◆ **Work instructions**
Can you copy the lines from the first one through the line containing "تركيب شبوك حماية", both included, without changing anything?

Dataset entries:
▼▼▼
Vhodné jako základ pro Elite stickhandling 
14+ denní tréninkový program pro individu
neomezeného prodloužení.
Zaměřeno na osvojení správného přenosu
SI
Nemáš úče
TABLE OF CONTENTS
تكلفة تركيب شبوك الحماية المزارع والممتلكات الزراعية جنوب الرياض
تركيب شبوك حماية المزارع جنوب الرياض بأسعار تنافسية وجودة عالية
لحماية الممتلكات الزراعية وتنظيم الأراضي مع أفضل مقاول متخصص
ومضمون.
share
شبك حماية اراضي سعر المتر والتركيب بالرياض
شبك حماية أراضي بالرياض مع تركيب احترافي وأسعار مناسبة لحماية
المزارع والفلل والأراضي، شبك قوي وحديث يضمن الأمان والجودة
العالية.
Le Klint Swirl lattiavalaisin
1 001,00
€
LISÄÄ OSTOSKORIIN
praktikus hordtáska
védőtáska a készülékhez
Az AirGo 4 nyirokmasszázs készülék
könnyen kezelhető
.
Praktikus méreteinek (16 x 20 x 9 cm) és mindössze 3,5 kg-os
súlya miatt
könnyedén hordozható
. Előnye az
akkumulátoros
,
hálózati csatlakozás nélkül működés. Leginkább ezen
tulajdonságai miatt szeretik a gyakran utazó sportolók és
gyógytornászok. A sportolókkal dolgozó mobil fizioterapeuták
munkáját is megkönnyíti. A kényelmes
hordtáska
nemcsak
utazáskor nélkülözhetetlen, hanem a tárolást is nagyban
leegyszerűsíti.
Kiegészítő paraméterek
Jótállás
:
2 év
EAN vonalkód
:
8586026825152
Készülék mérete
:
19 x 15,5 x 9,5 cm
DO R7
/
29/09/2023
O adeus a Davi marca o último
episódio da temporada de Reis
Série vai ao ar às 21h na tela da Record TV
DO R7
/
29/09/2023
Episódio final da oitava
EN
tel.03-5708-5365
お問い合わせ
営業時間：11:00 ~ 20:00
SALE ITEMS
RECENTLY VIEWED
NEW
▲▲▲
◆ **Answer for the task**
Vhodné jako základ pro Elite stickhandling 
14+ denní tréninkový program pro individu
neomezeného prodloužení.
Zaměřeno na osvojení správného přenosu
SI
Nemáš úče
TABLE OF CONTENTS
تكلفة تركيب شبوك الحماية المزارع والممتلكات الزراعية جنوب الرياض
تركيب شبوك حماية المزارع جنوب الرياض بأسعار تنافسية وجودة عالية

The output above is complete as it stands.